A year ago most people in Ireland would have thought that fracking was a swear word. Fracking is in fact a hydraulic process in which water, sand and chemical additives are injected into bedrock at high pressure to release trapped methane. In an age of steadily rising oil prices the gas is welcomed by companies, consumers and governments around the world. The United States has come to depend on it.
Considerable amounts of gas are thought to exist in various locations in Ireland including the Allen Basin which covers Counties Leitrim, Roscommon, Sligo, Cavan, Donegal and Fermanagh. According to The Irish Times, 11 June 2011, there is an estimated 9.4 trillion cubic metres of gas in the area. This is the equivalent of 1.5 billion barrels of oil, which in June 2011 would have been worth E120 billion. The Canadian company Tamboran has been granted a licence to carry our explorations for shale gas in County Fermanagh.
Jessica Ernst on a week-long visit to Ireland stood in front of approximately 300 people in Belcoo Community Centre to share her experience of fracking in Canada. She informed her listeners of the following:
- Fracking is a boom and bust industry. Most jobs created would be temporary and low paid.
- Local economic benefits have to be balanced by economic losses in tourism and agriculture.

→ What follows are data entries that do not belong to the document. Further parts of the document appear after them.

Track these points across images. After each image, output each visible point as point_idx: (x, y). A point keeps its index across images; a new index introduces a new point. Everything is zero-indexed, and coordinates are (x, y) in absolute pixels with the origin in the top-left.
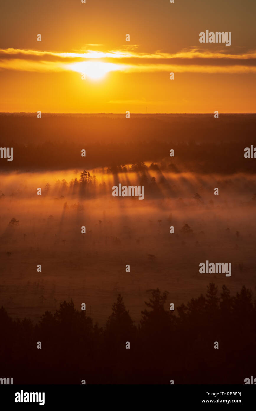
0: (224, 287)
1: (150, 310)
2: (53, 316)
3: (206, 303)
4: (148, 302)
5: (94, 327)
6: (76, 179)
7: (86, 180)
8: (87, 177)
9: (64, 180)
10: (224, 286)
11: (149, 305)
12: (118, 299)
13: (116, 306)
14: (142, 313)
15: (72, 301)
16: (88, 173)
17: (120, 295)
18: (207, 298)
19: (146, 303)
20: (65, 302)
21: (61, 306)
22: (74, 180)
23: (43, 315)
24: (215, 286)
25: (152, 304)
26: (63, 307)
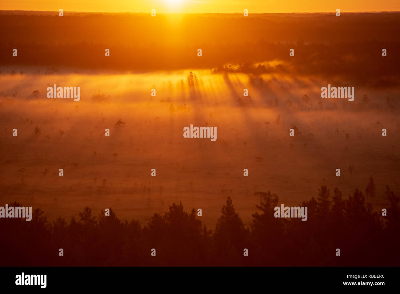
0: (336, 191)
1: (261, 213)
2: (163, 218)
3: (318, 206)
4: (259, 205)
5: (203, 230)
6: (182, 81)
7: (193, 81)
8: (193, 78)
9: (170, 81)
10: (336, 189)
11: (260, 208)
12: (227, 202)
13: (225, 209)
14: (253, 216)
15: (181, 204)
16: (194, 74)
17: (229, 198)
18: (318, 201)
19: (257, 206)
20: (174, 204)
21: (170, 208)
22: (180, 82)
23: (152, 217)
24: (327, 189)
25: (263, 207)
26: (172, 209)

- Damage to roads caused by heavy industrial traffic would be paid for by rate payers
- Water is at risk of contamination by methane gas and industrial chemicals.
- Biodiversity including fish stocks would be under threat from water contamination.
- Banks are unlikely to give mortgages for land in which fracking has taken place.
- As the fracking companies lease land they don’t have any liabilities. These are borne by the land owner.
- The fracking companies in Alberta have shown little regard for the safety of local citizens.
- The Alberta regulatory authorities changed pollution safety levels to accommodate the fracking companies.
- The Canadian fracking companies and authorities were not transparent.
- In Northern Ireland tax revenues would go to the UK Exchequer.
- Because of the lack of infrastructure in Fermanagh the gas would most likely be exported.
- Fracking can divide communities between the few who financially benefit and the many who don’t.
Jessica Ernst’s message to the people of the Allen Basin is be sceptical of what the fracking companies tell them. In her experience they will explore, extract, deceive, destroy, divide and then leave.
Jessica Ernst has suffered from poisoned water on her land and spends 80 hours a week, non-paid, on an evidence-based campaign against fracking in Alberta. When she finished her presentation she received a standing ovation.
It is worth noting the following from a report on Fracking in New Scientist, 28 January 2012: “So far, evidence that fracking poses serious risks to human health or the environment – beyond the pollution associated with fossil fuel extraction – is scant. But studies are few and hard to interpret.”